YOUR OBJECTIVE: Within the records below, find the line containing "Wie kann ich die Qualität und Leistung der". Reproduce it and each line after it exactly, and nothing else.

(RECORDS FOR PROCESSING begins)

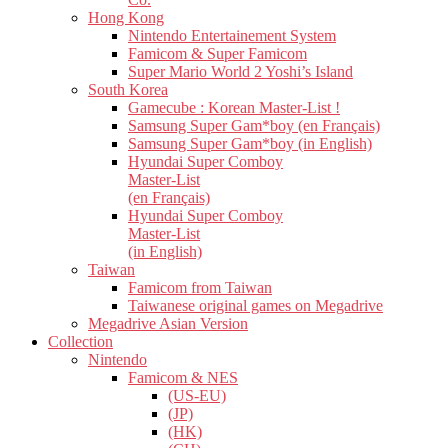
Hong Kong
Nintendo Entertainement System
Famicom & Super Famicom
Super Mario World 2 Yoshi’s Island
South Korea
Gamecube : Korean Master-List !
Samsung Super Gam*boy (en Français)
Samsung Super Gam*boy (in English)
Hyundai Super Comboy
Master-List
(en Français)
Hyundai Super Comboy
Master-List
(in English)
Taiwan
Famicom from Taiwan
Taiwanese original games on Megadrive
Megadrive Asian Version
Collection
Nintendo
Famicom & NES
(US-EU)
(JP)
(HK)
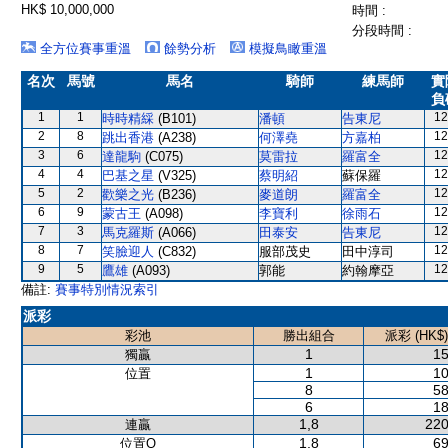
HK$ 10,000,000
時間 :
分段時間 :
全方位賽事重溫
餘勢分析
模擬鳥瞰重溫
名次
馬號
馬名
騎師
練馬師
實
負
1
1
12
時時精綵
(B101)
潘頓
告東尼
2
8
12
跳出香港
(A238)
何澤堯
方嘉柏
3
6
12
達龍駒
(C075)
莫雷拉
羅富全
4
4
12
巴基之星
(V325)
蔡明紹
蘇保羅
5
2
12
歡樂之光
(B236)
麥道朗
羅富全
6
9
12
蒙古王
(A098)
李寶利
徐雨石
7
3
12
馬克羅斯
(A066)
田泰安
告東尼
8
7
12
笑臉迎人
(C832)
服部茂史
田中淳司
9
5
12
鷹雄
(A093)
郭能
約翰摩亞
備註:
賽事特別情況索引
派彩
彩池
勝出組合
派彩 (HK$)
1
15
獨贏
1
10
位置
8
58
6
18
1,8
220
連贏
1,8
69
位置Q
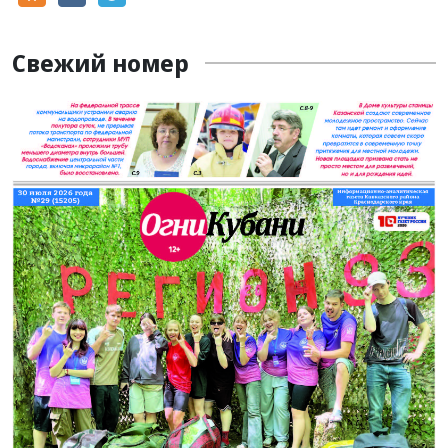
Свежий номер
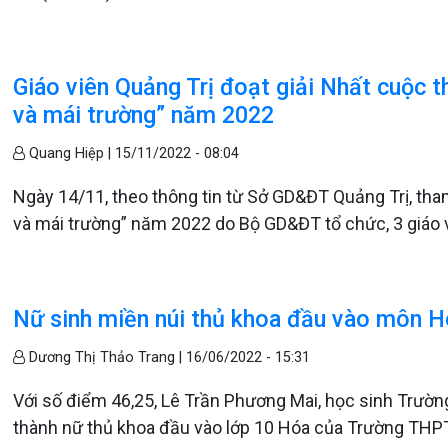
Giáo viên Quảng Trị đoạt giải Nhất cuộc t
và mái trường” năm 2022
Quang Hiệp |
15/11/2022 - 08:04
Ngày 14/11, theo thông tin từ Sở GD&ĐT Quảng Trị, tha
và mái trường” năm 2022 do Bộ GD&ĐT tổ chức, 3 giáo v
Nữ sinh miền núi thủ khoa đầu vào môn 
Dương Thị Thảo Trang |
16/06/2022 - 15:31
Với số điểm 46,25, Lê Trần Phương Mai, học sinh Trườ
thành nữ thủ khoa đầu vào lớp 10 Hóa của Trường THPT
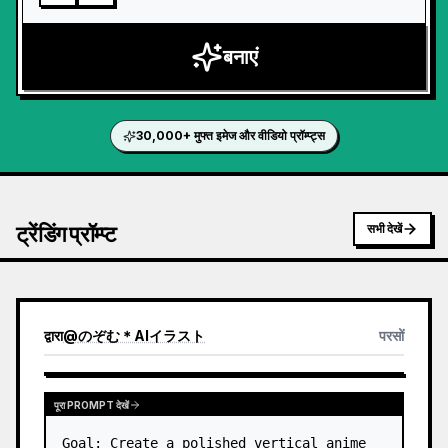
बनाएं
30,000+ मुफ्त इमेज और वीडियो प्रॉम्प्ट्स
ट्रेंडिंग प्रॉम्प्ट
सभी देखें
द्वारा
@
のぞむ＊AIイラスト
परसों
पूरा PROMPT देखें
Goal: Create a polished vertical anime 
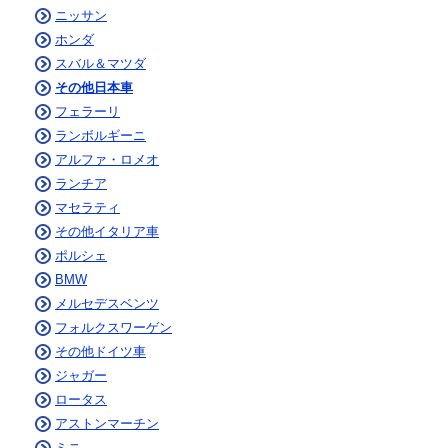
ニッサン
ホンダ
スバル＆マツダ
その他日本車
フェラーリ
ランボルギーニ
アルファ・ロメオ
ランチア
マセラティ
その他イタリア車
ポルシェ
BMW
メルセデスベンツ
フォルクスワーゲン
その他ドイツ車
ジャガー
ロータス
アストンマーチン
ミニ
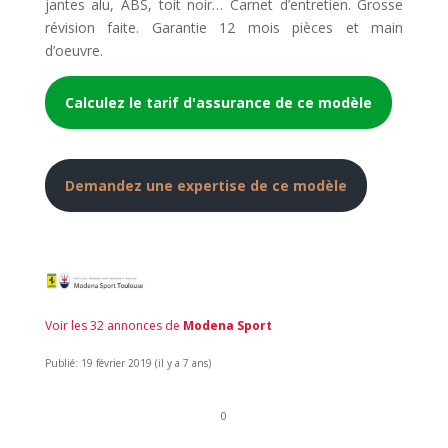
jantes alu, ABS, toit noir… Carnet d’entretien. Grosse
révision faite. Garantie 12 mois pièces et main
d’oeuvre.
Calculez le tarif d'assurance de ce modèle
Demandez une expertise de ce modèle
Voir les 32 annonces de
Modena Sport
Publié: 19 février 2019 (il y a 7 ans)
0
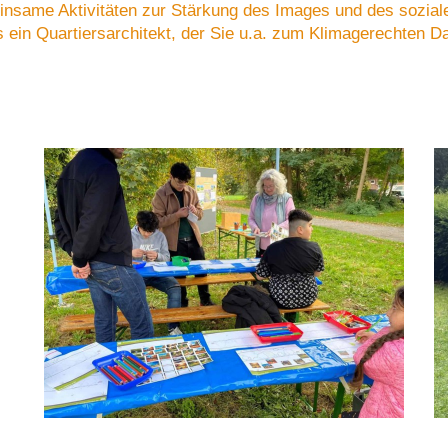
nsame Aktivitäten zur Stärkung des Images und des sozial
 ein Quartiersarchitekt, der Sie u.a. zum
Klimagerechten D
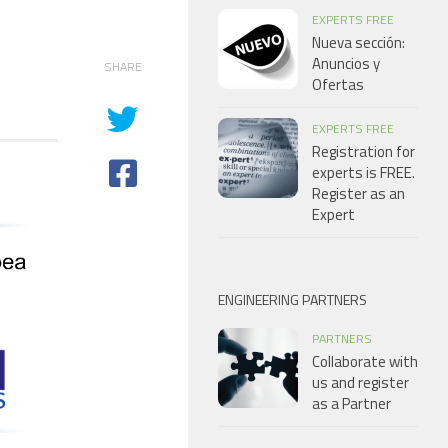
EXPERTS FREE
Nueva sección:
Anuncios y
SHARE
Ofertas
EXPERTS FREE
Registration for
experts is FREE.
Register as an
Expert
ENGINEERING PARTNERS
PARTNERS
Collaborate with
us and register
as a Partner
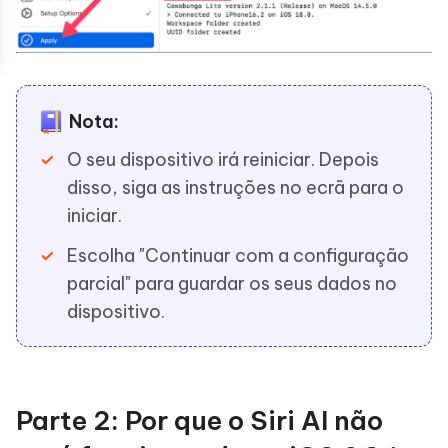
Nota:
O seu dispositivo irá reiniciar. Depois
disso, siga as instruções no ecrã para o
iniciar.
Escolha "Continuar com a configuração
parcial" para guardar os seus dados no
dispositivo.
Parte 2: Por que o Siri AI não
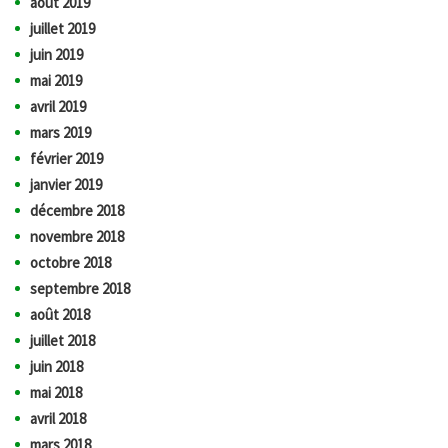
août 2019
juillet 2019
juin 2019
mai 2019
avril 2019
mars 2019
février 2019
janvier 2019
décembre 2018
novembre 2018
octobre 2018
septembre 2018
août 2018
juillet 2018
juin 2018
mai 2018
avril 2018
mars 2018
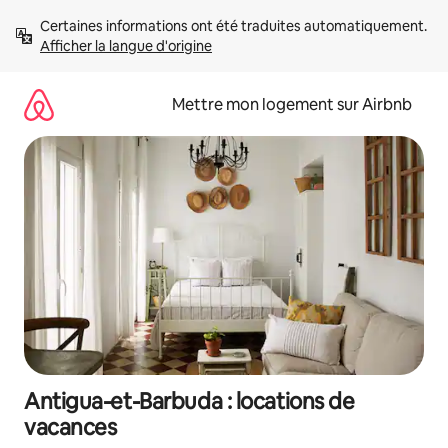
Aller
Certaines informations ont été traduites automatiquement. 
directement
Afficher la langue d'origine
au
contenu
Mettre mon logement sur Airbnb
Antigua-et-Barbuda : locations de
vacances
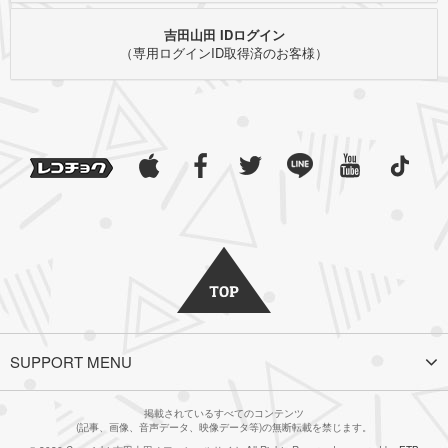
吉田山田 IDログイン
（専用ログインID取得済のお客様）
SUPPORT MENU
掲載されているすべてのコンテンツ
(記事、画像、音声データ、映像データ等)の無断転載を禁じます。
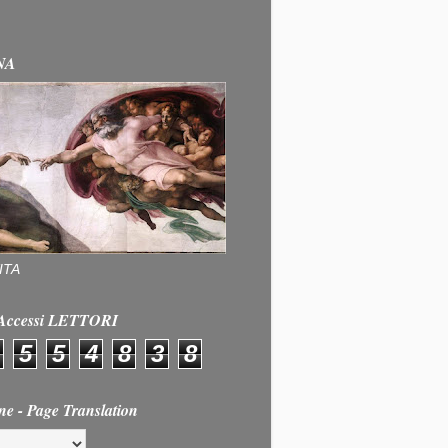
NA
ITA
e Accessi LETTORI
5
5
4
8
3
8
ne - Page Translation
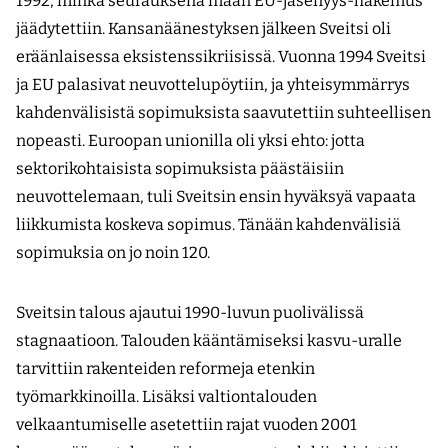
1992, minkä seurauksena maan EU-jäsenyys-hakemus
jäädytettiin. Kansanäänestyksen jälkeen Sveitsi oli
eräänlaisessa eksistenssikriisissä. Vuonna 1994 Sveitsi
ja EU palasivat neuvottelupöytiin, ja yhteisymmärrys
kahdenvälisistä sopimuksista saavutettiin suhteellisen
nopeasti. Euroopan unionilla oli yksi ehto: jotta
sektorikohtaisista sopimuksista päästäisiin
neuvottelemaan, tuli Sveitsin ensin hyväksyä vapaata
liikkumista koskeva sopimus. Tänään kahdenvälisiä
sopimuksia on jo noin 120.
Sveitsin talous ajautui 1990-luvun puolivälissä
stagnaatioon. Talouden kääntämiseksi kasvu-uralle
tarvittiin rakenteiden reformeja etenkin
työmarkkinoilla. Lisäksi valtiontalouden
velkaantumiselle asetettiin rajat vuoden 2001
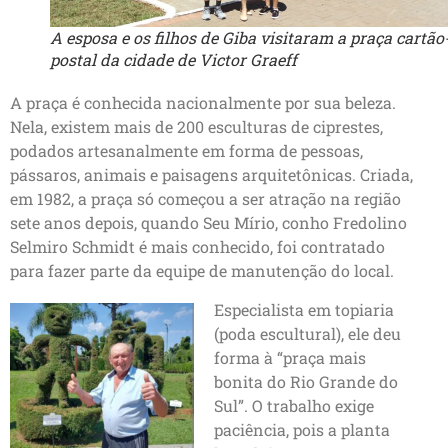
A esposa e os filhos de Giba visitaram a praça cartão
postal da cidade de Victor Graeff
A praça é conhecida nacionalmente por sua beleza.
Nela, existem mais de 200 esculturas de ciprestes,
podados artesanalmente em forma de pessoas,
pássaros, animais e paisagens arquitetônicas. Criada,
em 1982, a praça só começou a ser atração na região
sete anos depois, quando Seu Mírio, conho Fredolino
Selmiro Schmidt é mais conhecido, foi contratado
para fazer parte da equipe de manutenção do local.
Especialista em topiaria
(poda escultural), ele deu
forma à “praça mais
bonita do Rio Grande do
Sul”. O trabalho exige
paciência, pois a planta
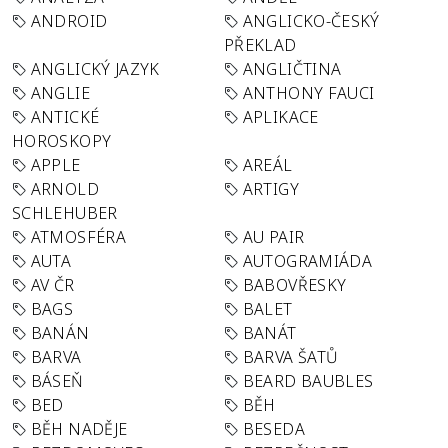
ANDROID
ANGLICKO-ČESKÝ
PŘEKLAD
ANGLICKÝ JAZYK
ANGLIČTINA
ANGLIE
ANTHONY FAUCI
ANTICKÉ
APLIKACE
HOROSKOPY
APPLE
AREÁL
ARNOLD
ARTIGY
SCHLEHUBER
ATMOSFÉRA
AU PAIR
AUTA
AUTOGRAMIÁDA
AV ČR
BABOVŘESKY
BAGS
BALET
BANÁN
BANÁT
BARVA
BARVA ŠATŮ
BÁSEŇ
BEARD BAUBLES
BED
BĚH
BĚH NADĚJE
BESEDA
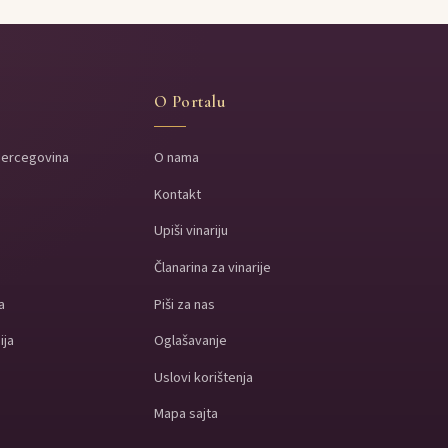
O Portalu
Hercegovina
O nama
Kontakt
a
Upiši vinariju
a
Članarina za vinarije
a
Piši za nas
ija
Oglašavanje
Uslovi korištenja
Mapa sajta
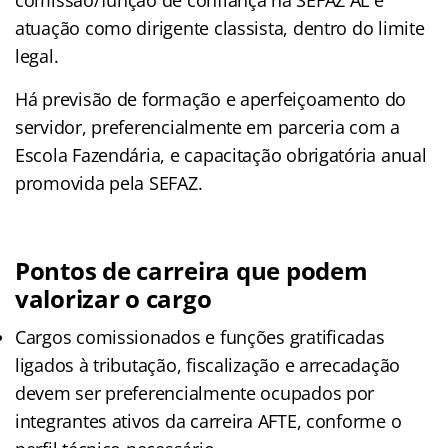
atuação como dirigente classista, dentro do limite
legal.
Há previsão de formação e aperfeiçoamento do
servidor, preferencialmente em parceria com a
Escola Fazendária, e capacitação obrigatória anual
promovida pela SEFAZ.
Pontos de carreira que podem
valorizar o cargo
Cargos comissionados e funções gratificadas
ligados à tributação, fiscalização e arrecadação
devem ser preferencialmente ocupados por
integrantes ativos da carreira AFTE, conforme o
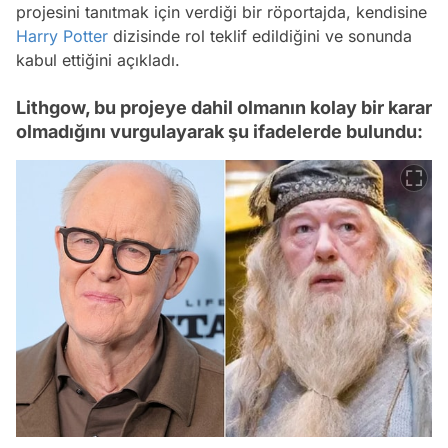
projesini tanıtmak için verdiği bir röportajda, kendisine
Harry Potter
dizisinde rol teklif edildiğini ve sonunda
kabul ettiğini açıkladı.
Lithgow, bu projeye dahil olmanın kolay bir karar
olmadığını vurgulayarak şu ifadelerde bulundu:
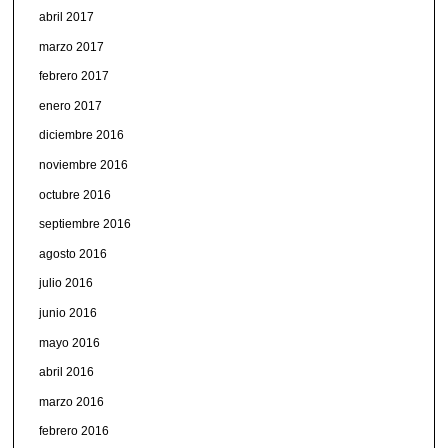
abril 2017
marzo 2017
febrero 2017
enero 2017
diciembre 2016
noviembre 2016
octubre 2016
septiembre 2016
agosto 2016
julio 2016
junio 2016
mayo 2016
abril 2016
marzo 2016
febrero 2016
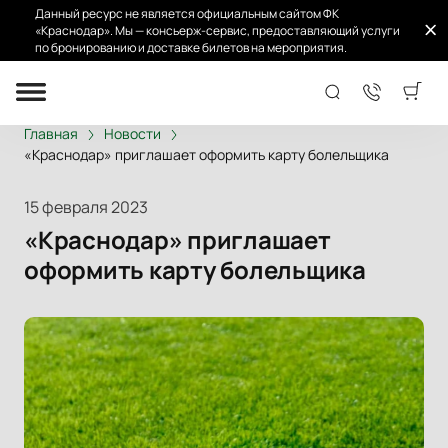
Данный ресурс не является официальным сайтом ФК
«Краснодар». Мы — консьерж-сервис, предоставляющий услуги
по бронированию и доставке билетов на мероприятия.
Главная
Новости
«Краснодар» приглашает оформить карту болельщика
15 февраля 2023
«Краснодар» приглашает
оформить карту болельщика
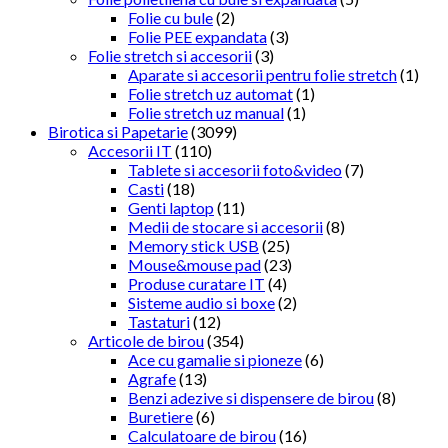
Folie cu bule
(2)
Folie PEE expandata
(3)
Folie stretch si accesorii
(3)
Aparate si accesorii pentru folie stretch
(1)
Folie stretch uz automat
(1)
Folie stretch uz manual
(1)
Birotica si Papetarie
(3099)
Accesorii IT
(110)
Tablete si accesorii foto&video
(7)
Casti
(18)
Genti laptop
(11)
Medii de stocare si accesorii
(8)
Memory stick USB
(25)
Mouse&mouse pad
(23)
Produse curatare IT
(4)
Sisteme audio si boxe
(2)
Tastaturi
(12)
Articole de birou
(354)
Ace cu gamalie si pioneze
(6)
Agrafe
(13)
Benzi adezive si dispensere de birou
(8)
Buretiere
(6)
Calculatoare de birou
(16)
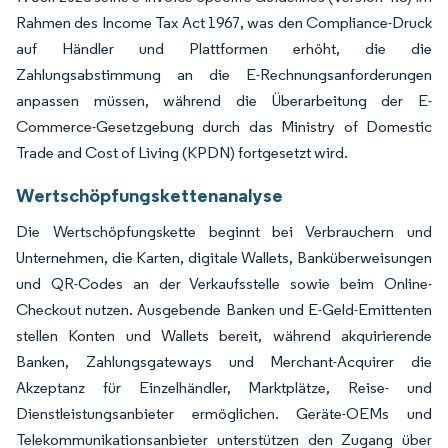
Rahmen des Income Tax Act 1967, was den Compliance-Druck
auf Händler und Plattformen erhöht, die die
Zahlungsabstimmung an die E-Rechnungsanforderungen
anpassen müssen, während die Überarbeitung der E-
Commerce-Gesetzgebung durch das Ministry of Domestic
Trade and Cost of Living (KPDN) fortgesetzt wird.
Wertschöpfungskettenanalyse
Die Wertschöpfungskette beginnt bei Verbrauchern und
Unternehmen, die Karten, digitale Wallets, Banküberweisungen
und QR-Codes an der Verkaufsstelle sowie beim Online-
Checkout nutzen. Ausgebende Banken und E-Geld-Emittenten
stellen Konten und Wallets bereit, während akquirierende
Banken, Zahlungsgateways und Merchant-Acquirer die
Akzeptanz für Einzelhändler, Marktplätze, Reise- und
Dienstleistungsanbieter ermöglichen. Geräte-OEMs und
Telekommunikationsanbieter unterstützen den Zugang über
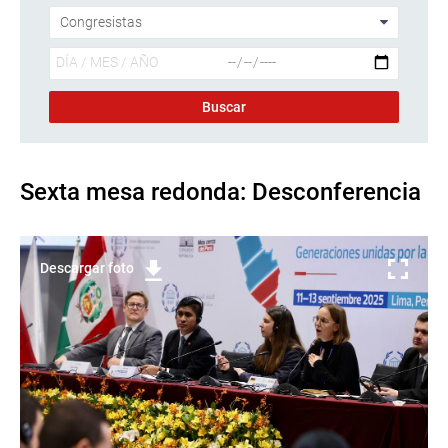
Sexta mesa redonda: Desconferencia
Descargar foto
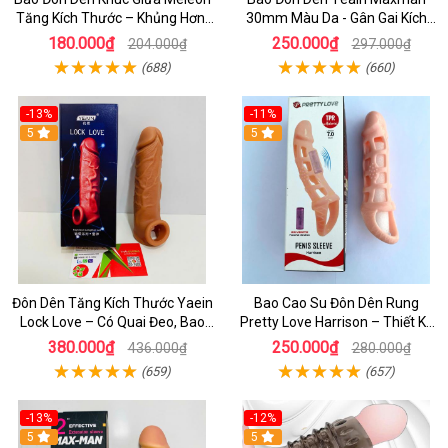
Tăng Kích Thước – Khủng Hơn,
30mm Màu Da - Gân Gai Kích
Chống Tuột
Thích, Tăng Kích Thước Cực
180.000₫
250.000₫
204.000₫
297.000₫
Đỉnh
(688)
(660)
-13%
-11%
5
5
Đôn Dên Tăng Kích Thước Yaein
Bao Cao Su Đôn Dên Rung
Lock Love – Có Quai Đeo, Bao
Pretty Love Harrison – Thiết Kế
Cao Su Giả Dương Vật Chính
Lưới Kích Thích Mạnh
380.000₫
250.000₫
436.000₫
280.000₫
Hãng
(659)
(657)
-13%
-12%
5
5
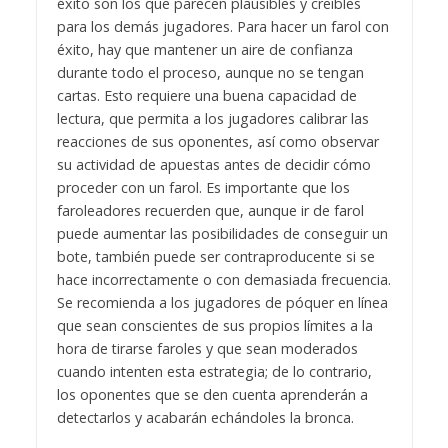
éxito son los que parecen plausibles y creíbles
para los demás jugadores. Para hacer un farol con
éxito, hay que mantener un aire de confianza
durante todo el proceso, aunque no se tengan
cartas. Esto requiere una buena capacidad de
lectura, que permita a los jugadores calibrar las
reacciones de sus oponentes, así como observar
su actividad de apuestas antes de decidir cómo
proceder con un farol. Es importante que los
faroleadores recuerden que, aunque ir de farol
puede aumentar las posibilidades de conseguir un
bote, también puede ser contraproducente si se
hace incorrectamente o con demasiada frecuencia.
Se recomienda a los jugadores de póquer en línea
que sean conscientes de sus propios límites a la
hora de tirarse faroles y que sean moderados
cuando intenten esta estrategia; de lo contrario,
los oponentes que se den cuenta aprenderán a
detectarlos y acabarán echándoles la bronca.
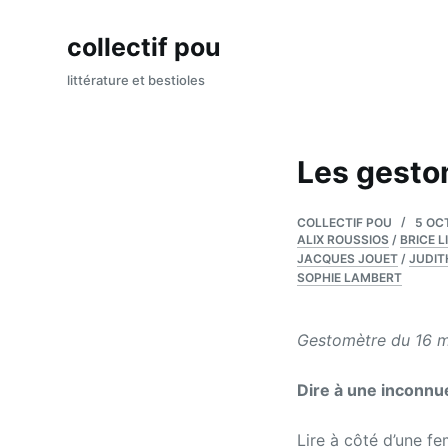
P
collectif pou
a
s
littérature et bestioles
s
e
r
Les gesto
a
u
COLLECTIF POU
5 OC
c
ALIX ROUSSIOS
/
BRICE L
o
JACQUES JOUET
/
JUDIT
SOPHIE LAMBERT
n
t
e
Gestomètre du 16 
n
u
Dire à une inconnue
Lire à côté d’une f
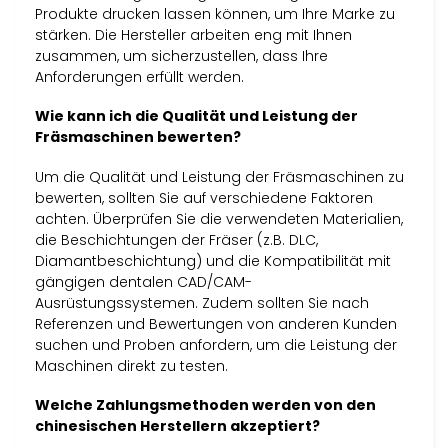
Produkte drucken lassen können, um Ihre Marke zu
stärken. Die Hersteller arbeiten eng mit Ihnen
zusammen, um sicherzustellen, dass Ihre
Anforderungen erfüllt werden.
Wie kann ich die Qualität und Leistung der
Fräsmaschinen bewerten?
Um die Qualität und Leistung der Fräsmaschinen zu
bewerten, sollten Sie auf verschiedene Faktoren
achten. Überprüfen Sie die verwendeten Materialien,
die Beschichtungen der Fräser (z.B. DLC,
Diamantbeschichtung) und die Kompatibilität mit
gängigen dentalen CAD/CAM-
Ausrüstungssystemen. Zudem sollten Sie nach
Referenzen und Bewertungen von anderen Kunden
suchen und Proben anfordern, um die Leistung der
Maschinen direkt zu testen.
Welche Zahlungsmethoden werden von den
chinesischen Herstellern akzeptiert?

(RECORDS FOR PROCESSING ends)

ANSWER SPACE:
Wie kann ich die Qualität und Leistung der
Fräsmaschinen bewerten?
Um die Qualität und Leistung der Fräsmaschinen zu
bewerten, sollten Sie auf verschiedene Faktoren
achten. Überprüfen Sie die verwendeten Materialien,
die Beschichtungen der Fräser (z.B. DLC,
Diamantbeschichtung) und die Kompatibilität mit
gängigen dentalen CAD/CAM-
Ausrüstungssystemen. Zudem sollten Sie nach
Referenzen und Bewertungen von anderen Kunden
suchen und Proben anfordern, um die Leistung der
Maschinen direkt zu testen.
Welche Zahlungsmethoden werden von den
chinesischen Herstellern akzeptiert?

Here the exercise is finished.